Methods: The affinity, Ki, for the human insulin receptor isoform A (hIR-A) and B (hIR-B) and human IGF-1 receptor (hIGF-1R) and the half-maximal concentration, EC50, required to stimulate phosphorylation were determined using competitive receptor binding assays. Statistical comparisons were made for the Ki/EC50 responses from each assay using the Sidak and Holm-Bonferroni multiple comparison adjustment methods with α= 0.05.

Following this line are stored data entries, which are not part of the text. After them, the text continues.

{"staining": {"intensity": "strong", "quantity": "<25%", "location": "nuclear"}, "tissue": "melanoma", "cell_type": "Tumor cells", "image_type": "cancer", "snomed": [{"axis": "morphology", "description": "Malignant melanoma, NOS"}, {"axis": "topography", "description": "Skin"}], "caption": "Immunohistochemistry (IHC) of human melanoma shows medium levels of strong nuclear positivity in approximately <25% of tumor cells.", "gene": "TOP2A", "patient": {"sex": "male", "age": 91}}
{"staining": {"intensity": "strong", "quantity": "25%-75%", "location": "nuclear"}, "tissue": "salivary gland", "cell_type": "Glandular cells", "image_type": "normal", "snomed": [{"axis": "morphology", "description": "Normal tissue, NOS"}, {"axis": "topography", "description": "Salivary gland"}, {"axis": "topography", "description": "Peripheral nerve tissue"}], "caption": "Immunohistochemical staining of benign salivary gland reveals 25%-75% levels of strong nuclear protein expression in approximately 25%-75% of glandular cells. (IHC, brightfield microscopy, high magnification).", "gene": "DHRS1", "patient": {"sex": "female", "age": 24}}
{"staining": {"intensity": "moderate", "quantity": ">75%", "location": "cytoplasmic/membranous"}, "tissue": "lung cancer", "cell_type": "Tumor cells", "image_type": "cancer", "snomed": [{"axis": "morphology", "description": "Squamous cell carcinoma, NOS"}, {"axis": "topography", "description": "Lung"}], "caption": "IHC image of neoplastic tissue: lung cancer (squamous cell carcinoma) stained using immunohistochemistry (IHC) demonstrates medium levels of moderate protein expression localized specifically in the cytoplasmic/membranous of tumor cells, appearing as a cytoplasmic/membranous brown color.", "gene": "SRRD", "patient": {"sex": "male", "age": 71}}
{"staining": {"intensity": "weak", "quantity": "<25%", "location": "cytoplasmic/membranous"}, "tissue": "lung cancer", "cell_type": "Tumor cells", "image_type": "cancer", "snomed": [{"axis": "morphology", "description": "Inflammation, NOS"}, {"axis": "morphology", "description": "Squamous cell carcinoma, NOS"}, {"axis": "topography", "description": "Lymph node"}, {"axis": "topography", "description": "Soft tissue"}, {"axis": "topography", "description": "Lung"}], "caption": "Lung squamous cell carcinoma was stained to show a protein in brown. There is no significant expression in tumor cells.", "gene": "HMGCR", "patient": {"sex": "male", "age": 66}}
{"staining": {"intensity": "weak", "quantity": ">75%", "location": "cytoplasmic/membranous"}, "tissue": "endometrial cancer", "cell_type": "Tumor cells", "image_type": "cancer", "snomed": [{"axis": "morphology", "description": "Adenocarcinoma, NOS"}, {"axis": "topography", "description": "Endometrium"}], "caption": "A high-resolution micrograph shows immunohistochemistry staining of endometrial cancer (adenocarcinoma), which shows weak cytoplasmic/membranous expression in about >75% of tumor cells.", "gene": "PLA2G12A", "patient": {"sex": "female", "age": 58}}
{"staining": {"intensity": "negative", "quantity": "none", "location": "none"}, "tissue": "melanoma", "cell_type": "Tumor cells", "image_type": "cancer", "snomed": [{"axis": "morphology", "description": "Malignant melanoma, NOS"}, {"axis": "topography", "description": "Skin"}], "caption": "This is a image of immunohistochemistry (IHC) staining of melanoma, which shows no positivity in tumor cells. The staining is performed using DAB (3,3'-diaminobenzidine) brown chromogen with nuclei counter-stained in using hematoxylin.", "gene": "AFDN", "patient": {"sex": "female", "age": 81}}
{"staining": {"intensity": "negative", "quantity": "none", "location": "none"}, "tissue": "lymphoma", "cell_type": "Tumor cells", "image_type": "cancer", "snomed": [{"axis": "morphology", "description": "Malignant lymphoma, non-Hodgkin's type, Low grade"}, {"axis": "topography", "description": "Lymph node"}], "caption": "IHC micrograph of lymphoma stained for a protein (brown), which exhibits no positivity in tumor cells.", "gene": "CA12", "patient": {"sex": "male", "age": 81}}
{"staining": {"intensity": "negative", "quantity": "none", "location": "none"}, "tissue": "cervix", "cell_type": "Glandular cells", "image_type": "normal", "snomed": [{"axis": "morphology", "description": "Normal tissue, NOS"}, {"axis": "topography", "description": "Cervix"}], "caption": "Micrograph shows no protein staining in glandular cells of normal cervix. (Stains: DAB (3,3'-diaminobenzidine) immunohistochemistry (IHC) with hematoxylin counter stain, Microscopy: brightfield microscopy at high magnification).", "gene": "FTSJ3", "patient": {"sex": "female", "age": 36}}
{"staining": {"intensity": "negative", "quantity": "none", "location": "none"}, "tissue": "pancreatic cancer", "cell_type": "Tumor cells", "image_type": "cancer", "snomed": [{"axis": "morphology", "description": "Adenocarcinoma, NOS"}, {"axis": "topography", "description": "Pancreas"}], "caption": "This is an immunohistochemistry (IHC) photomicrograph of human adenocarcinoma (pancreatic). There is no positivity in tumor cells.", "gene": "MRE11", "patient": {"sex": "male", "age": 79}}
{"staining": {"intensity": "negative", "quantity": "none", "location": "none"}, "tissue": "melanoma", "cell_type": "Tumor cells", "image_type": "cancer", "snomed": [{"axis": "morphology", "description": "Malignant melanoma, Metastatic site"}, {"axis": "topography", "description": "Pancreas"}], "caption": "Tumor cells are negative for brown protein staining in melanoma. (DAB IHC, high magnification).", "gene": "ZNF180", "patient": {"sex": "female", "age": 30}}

Results: Ki of LY IGlar was 0.41 ± 0.01, 0.45 ± 0.03, and 16.0 ± 0.4 nM for hIR-A, hIR-B, and hIGF-1R, respectively. These affinities were comparable to the Ki of IGlar, 0.40 ± 0.02, 0.45 ± 0.04, and 15.5 ± 0.6 nM, respectively. The EC50 of LY IGlar required to stimulate hIR-A and hIR-B phosphorylation was similar to the EC50 for IGlar. LY IGlar and IGlar were maximally efficacious with comparable EC50 concentrations for stimulating de novo lipogenesis from glucose. The mitogenic potential of LY IGlar and IGlar in the hIGF-1R dominant cell line, Saos-2, was 0.53 ± 0.03 and 0.53 ± 0.03 nM, respectively.

Conclusions: The in vitro pharmacological properties of LY IGlar were not significantly different from IGlar, thus supporting LY IGlar as an alternative therapy for diabetic patients.